Text:
This post looks at algorithm visualisation in two guises, first in terms of ‘how’ an algorithm does its work – looking ‘inside’ the box if you like, and second on what comes out the other end as an output or outcome. I’ve written this spurred on initially by a recent high-media-profile classification or labelling error (see below), and partly to get something out on visualisation, which is important to me.
Visualisation is a nice ‘hot’ topic in many domains or senses, and worthily so. The ubiquity of the web, and technologies associated with this, has brought what was previously a more ‘arcane’ discipline mixing statistics with design in to the wider world. The other key concept in visualisation is that of narrative, and the concept of time or time series behind this. As a historian by training, rather than a statistician or designer, I personally of course like this bit too. The way in which data ‘stories’ or narratives can be constructed and displayed is a fascinating and organic process. The world of TED is relevant to any domain, or discipline, where data and communication or insight around this is involved.
The two words that I want to concentrate on here are beauty, and belief. They are closely related.

Available data:
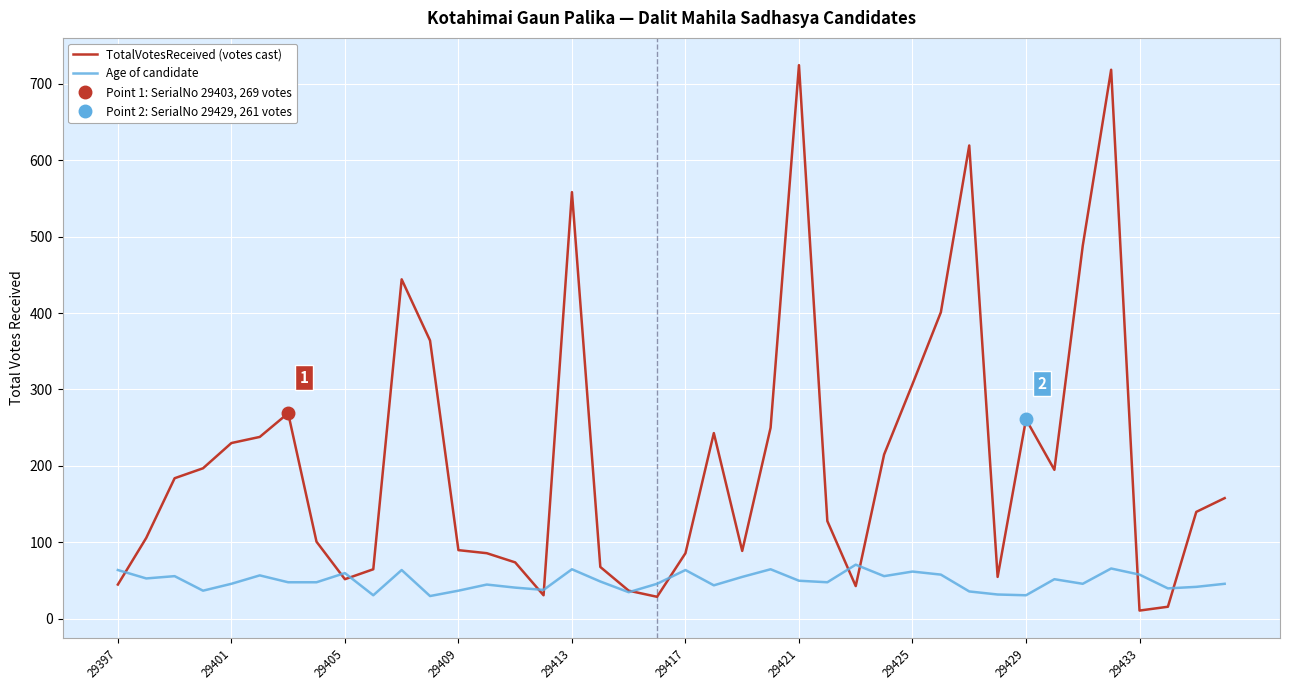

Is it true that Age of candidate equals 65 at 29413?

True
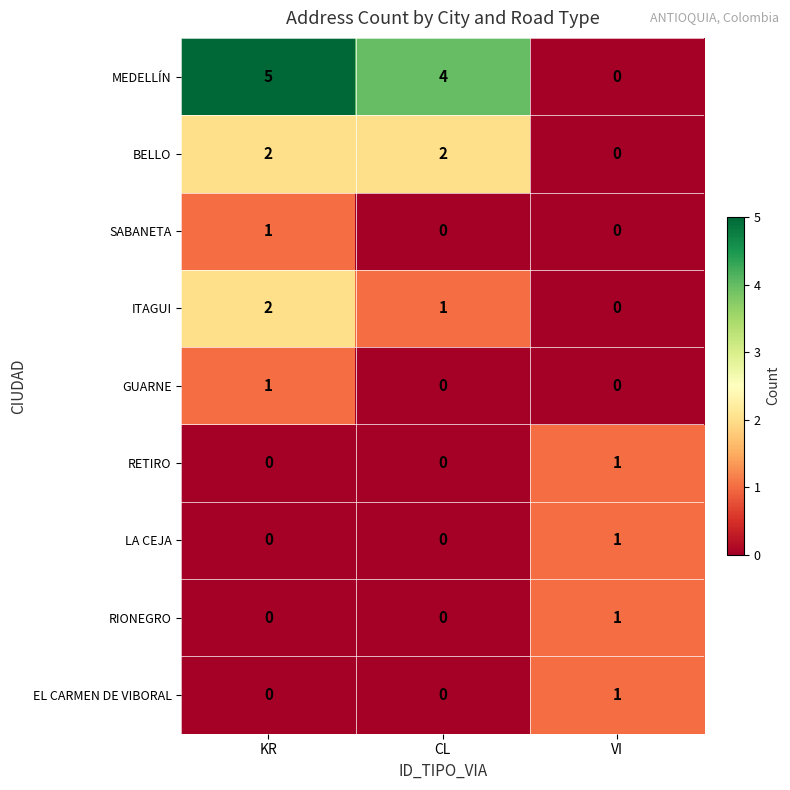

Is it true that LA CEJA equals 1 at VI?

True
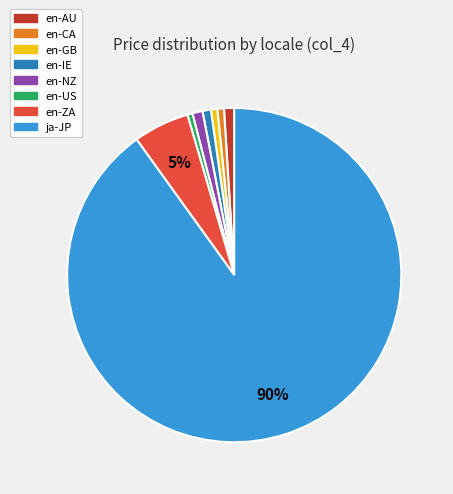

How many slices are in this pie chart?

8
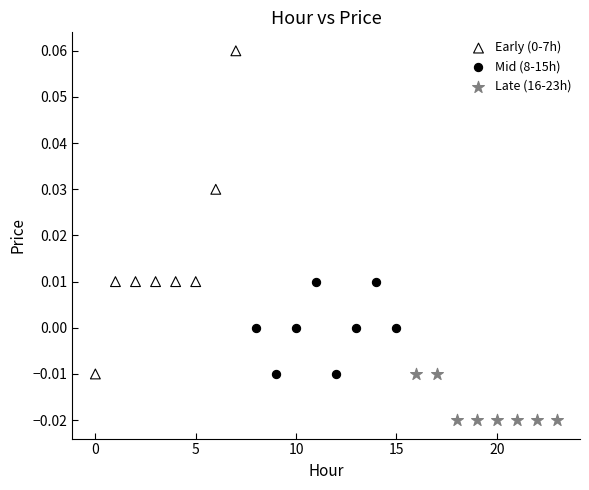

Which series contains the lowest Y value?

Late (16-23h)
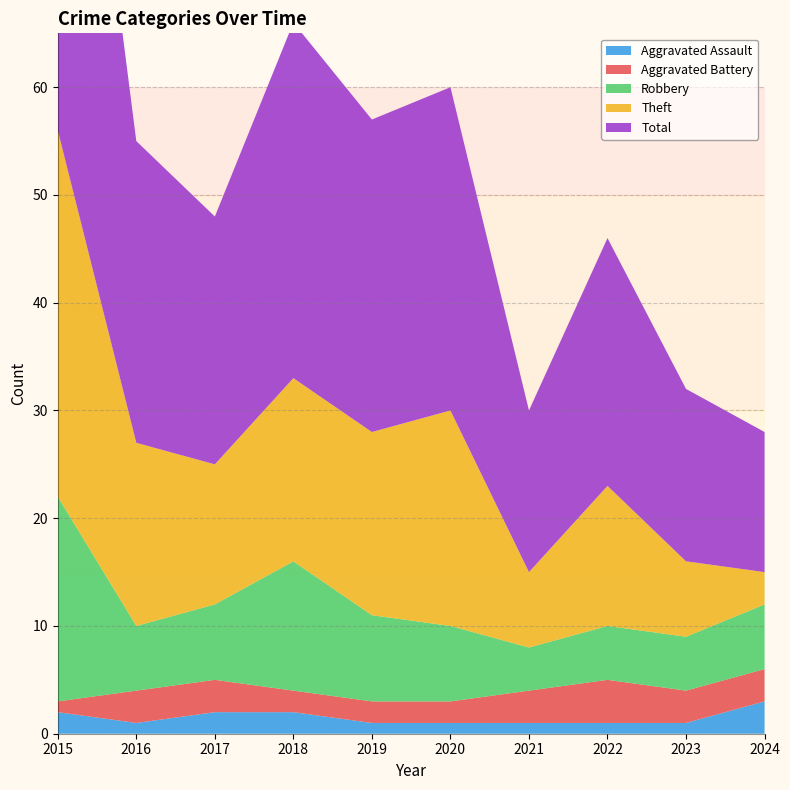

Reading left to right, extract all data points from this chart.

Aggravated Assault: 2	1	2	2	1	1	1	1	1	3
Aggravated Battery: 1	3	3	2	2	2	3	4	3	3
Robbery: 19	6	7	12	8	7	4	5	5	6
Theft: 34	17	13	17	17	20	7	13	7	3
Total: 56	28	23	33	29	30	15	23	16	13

Activity list:
1. List the professions named in the sentence of the algorithm visualization post that begins "As a historian by training".
2. In the algorithm visualization post, which two words does the writer choose to concentrate on?
3. Reproduce everything from "This post looks" down to "important to me." in the algorithm visualization post, word for word.
The records come from a separate source.

Solution list:
1. historian, statistician, designer

2. Beauty and belief.

3.
This post looks at algorithm visualisation in two guises, first in terms of ‘how’ an algorithm does its work – looking ‘inside’ the box if you like, and second on what comes out the other end as an output or outcome. I’ve written this spurred on initially by a recent high-media-profile classification or labelling error (see below), and partly to get something out on visualisation, which is important to me.